A faithful copy of each record is required, minus the images.

[Records from a dataset]
┄┄┄┄┄┄┄┄┄┄┄┄┄┄┄┄┄┄┄┄

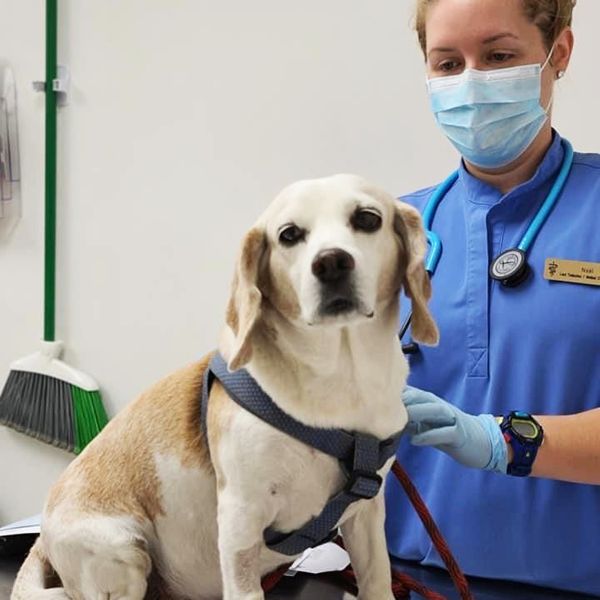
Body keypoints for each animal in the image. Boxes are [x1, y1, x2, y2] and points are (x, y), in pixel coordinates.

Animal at [11, 173, 438, 600]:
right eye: (289, 234)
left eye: (367, 219)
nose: (331, 262)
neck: (340, 381)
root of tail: (41, 537)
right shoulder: (240, 521)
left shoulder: (366, 514)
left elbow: (377, 579)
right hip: (122, 549)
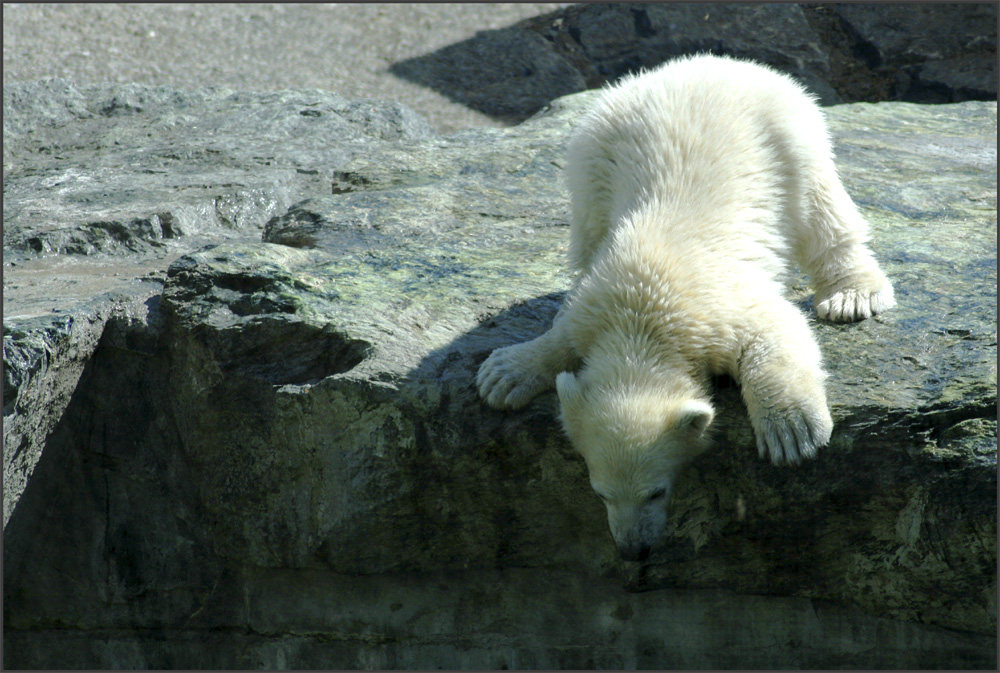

┄┄┄┄┄┄┄┄┄┄┄┄┄┄┄┄┄┄┄┄

Reply:
Body keypoints for each animal in the image. Boxes are [x1, y1, x2, y2] and points are (x, y), in pixel coordinates.

Animal at [11, 173, 438, 600]:
right eye: (289, 234)
left eye: (367, 219)
nose: (331, 262)
neck: (340, 381)
root of tail: (41, 537)
right shoulder: (240, 521)
left shoulder: (366, 514)
left elbow: (377, 579)
right hip: (122, 549)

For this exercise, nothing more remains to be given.